More absurd, still, tickets can only be bought from the station that the train leaves from. So if you’re planning a trip from, say, Tianjin to Shanghai, then Shanghai to Hangzhou, you have to queue up in Shanghai to get your Hangzhou ticket. Hoping there is a seat left – with 1.2 billion people around, it’s not always a winning bet.

Add to that the – recent – regulation saying that you need an ID card to purchase a ticket – which means, as a foreigner, you cannot use the machines at the station (they can’t read your passport), but you have to line up at the counter – and it’s long, and everyone’s pushing, and you’re not even sure you’re waiting at the right counter. So getting from Beijing to Tianjin is about 30 minutes in a queue, 30 to 45 minutes waiting for your train to leave after you got your ticket (if you’re lucky to get a seat on the first one), then 30 minutes on the train. And I’m not counting the taxi, bus or metro ride to the station.

My Chinese friends are all weirdly apathetic about it – it’s part of how things are. I was reading in Rampini’s books – and elsewhere – about the compared advantages of China and India – and how India’s doing better in services. I haven’t taken a train in India but it wouldn’t be very difficult to think of a better system.
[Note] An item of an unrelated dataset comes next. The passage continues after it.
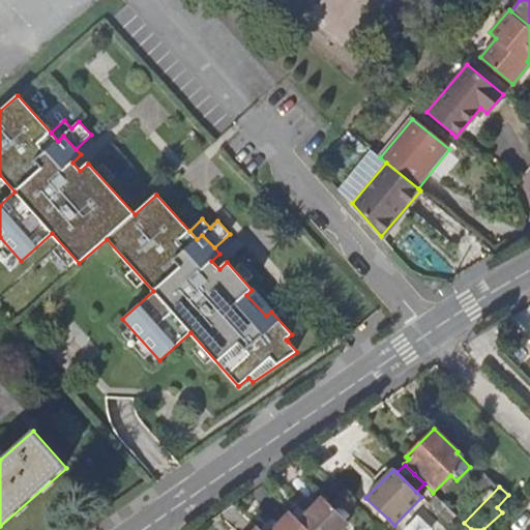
[(457,516),(436,496),(429,503),(449,523),(457,516)]
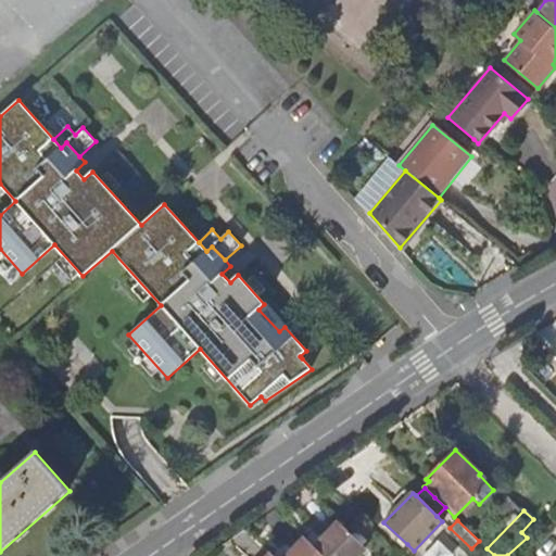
[(315,547),(324,555),(357,555),(366,547),(340,522),(315,547)]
Yet China’s building more and more high-speed lines, bringing cities and provinces closer and closer together.

Meanwhile, people stand in a crowded station, lining up, hoping there will be room for them on their country’s major symbols of success.

Dumb

It is always enraging when you see someone bluntly missing opportunities.

I was having lunch with Keanyen at a middle-eastern restaurant in SanLiTun, ‘Bite-a-pita’. The food was nice, and the place OK, though it was in one of these sleazy SanLiTun expat dens.

Our waitress-in-a-pink-top had a beautiful smile, and an engagin, open, friendly attitude. I though she was ozzie – she was. Her teacher-parents had lived with her in Indonesia first, then Singapore, now Beijing. She had just graduated from high-school, and she was going back to Brisbane in December.

She was a real pleasure to talk to, and I thought, wow, smart girl, four years in Singapore, six in China – she’s gonna rule Queensland Uni.

But when I asked her, she said she didn’t really speak Chinese. ‘I didn’t take Chinese at school’, she explained, ‘the level’s just too high here, so I took French instead, I mean, I needed good grades for uni, and it was just too much.’ So the smart girl, 6 years in China, 4 in Singapore, doesn’t really speak Chinese, cannot read or write it at all.

‘I’m really glad I can work here,’ she said, about her waitering job at bite-a-pita  ‘it’s a great experience, it’s really gonna help me get a job, when I go to Brisbane.’

Sure is. More so than fluent Chinese, right? Who needs it in Australia.